Problem requirements — Take the lines below between the one holding "Noun Frequenter of" and the one holding "Der Ansatz den", inclusive, and copy them exactly. Add nothing.

(Data entries)
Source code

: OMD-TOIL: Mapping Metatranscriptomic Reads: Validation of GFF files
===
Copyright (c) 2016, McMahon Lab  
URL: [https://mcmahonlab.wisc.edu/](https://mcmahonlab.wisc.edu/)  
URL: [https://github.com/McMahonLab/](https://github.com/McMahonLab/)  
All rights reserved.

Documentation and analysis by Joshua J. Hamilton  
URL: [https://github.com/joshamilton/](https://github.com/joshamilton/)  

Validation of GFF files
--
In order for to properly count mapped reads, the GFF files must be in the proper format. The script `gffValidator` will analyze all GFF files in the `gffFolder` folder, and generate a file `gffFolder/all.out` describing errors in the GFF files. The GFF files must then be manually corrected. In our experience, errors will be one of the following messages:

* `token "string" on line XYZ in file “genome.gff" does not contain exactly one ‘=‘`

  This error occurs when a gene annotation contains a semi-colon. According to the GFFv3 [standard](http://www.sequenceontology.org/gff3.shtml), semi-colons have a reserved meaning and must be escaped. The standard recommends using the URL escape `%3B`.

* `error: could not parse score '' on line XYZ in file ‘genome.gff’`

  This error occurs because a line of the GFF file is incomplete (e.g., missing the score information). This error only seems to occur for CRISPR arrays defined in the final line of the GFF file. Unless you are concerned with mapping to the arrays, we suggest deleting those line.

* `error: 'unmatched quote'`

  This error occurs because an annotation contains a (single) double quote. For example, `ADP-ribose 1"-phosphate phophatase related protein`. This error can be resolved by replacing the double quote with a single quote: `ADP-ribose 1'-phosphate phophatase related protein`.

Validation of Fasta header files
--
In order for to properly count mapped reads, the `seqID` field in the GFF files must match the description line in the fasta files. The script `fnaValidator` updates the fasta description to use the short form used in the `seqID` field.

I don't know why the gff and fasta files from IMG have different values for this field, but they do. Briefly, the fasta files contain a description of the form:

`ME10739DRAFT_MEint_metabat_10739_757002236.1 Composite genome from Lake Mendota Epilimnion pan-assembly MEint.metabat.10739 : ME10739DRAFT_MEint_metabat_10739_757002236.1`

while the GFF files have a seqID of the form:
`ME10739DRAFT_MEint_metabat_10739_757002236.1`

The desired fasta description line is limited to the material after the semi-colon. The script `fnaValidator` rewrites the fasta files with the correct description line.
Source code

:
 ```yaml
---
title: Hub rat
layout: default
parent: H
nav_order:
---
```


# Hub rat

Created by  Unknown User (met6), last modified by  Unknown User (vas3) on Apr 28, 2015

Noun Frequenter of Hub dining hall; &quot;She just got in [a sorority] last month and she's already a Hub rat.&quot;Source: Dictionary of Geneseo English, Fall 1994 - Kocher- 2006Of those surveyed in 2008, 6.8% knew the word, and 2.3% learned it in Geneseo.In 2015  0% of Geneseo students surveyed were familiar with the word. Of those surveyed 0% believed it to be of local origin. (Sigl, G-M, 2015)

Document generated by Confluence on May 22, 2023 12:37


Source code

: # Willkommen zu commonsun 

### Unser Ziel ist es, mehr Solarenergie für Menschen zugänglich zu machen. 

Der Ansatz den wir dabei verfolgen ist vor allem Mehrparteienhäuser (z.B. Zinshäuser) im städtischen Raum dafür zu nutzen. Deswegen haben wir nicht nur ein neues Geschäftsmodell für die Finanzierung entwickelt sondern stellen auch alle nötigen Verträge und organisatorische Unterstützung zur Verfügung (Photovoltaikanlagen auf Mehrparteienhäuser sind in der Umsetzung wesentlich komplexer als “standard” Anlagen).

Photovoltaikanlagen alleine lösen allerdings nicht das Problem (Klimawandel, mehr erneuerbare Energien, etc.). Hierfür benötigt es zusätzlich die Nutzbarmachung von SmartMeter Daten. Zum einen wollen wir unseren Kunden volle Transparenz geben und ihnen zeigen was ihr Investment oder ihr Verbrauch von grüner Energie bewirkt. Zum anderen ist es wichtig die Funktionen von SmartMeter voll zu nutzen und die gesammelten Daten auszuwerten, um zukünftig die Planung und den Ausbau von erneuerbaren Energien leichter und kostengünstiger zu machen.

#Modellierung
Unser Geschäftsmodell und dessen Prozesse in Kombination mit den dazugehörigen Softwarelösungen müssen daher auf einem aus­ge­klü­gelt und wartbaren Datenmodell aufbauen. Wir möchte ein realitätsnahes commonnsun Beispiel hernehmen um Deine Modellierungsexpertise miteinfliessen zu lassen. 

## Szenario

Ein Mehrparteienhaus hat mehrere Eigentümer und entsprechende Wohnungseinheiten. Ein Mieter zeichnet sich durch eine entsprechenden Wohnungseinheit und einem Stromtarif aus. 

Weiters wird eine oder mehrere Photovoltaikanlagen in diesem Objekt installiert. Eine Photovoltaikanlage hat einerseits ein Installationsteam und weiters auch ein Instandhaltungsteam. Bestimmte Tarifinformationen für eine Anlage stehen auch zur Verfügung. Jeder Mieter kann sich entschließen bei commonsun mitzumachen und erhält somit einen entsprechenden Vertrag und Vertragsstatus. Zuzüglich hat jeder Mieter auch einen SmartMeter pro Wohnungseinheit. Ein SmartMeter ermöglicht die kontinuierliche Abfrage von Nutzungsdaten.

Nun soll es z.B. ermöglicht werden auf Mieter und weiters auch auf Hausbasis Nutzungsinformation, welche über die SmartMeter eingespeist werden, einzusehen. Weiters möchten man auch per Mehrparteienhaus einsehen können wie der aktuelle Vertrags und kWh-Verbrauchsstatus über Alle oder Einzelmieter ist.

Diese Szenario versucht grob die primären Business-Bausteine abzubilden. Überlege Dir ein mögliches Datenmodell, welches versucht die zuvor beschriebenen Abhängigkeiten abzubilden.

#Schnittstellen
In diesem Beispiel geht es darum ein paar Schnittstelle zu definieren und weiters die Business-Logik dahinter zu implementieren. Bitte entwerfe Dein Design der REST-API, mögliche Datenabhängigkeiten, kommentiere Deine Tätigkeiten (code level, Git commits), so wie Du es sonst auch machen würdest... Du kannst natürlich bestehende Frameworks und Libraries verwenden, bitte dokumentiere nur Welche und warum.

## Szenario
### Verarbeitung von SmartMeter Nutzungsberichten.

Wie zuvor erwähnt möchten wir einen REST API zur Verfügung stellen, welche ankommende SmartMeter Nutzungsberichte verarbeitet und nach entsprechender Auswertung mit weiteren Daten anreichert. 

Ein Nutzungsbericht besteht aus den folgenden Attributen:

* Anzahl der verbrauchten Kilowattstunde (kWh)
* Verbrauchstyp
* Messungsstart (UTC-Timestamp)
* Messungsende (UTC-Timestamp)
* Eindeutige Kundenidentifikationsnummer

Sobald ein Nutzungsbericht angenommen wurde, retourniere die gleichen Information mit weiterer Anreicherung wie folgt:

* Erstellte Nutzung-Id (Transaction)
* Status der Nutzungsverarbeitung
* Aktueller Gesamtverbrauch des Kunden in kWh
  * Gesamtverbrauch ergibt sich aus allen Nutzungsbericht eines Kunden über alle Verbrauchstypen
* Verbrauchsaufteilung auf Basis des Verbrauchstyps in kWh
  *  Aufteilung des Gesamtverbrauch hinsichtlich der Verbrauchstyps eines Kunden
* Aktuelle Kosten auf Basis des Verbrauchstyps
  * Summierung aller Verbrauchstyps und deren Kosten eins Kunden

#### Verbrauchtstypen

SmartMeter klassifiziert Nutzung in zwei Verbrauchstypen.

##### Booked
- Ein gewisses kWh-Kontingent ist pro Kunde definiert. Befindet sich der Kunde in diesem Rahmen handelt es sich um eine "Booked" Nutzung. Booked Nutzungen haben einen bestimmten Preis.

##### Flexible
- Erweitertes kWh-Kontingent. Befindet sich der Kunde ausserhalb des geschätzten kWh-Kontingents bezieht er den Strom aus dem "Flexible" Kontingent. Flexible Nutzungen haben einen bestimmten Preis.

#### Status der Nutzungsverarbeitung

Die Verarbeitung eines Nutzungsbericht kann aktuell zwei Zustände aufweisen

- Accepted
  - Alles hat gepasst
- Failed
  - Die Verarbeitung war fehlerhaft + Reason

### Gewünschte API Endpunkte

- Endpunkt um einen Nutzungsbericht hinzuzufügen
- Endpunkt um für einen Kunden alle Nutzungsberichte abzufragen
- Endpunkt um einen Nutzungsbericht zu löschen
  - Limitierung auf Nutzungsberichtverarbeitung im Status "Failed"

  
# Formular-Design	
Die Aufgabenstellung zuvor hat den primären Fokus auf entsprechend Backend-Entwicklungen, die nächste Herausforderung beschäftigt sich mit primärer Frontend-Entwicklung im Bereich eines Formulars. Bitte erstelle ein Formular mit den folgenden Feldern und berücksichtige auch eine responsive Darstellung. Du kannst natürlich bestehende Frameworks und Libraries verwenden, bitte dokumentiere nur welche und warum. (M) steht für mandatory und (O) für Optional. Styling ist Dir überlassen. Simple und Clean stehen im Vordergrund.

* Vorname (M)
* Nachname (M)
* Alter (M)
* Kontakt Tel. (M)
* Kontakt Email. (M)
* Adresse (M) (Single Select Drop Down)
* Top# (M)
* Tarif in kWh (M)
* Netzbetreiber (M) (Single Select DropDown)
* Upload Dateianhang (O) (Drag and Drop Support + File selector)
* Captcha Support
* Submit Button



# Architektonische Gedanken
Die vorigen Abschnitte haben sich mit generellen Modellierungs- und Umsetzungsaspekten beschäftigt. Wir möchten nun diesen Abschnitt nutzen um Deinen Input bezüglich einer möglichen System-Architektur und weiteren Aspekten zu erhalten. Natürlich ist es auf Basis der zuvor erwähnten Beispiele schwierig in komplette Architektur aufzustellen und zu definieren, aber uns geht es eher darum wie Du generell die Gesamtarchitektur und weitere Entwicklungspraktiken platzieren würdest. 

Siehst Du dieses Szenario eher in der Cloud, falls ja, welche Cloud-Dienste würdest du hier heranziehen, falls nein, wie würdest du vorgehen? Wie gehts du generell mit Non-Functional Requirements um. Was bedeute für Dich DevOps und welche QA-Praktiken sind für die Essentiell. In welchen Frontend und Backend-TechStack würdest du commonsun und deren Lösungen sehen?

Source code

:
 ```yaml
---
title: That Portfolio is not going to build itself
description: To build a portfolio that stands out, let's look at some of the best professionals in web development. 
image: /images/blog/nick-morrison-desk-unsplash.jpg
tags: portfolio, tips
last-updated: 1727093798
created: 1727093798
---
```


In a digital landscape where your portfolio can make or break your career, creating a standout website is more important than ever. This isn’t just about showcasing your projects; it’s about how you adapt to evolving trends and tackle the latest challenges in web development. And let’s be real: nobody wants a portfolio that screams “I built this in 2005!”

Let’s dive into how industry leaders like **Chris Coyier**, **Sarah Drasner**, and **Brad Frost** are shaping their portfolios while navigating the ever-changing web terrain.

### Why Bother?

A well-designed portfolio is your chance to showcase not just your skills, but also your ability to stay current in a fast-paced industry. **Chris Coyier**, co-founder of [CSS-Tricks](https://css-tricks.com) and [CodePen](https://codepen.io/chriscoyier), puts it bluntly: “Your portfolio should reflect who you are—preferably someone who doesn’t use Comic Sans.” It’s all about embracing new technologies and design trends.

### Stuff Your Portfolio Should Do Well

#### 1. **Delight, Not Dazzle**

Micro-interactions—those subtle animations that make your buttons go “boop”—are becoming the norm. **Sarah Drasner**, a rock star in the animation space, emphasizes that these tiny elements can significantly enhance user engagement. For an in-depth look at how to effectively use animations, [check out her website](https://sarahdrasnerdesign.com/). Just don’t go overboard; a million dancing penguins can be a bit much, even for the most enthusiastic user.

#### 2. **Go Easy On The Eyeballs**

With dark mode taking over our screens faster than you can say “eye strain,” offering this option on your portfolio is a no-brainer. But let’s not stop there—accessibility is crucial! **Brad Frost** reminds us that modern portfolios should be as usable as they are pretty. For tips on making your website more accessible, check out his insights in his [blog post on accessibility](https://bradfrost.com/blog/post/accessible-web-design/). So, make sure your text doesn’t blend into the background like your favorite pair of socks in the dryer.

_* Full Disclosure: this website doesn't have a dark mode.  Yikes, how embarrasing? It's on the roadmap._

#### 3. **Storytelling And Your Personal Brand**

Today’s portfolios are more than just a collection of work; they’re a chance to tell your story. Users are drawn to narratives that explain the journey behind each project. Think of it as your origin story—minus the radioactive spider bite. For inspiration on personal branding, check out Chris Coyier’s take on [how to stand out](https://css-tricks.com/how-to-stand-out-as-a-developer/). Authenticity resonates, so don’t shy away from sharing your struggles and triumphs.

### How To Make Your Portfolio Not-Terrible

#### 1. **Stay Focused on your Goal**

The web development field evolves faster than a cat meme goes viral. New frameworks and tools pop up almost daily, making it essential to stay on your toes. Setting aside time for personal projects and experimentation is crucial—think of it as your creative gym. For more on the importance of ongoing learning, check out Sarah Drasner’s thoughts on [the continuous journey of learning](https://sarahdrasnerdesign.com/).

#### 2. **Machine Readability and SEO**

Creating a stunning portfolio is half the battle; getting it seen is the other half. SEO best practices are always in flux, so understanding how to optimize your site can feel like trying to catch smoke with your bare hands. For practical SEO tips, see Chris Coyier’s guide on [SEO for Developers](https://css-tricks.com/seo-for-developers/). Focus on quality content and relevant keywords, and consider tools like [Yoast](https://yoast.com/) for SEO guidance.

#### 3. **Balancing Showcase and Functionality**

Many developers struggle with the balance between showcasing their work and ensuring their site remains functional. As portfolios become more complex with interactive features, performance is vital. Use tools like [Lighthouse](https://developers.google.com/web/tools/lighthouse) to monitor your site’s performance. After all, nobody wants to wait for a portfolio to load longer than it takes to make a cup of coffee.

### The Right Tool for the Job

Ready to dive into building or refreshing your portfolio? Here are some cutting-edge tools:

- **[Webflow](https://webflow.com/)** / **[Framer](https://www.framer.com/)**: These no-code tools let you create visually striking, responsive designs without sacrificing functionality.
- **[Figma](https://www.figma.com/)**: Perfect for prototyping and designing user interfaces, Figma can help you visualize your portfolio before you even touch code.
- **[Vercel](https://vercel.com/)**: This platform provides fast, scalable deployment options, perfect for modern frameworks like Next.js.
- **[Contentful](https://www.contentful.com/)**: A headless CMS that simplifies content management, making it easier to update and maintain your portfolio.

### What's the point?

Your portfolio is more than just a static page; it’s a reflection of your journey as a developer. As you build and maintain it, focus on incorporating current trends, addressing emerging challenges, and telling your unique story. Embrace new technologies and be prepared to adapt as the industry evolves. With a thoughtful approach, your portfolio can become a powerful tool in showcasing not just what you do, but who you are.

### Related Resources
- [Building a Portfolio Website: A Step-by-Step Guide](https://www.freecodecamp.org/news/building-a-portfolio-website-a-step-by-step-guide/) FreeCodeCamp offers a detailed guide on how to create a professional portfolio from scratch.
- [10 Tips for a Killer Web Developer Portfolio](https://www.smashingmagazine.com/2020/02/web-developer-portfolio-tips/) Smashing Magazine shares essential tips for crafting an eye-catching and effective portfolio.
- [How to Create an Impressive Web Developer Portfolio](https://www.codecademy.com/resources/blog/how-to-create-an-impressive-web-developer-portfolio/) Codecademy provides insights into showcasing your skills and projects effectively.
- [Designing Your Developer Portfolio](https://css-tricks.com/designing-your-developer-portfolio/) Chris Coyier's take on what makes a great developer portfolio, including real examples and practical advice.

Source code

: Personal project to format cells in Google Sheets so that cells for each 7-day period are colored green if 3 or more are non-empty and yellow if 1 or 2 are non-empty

Problem solution —
Noun Frequenter of Hub dining hall; &quot;She just got in [a sorority] last month and she's already a Hub rat.&quot;Source: Dictionary of Geneseo English, Fall 1994 - Kocher- 2006Of those surveyed in 2008, 6.8% knew the word, and 2.3% learned it in Geneseo.In 2015  0% of Geneseo students surveyed were familiar with the word. Of those surveyed 0% believed it to be of local origin. (Sigl, G-M, 2015)

Document generated by Confluence on May 22, 2023 12:37


Source code

: # Willkommen zu commonsun 

### Unser Ziel ist es, mehr Solarenergie für Menschen zugänglich zu machen. 

Der Ansatz den wir dabei verfolgen ist vor allem Mehrparteienhäuser (z.B. Zinshäuser) im städtischen Raum dafür zu nutzen. Deswegen haben wir nicht nur ein neues Geschäftsmodell für die Finanzierung entwickelt sondern stellen auch alle nötigen Verträge und organisatorische Unterstützung zur Verfügung (Photovoltaikanlagen auf Mehrparteienhäuser sind in der Umsetzung wesentlich komplexer als “standard” Anlagen).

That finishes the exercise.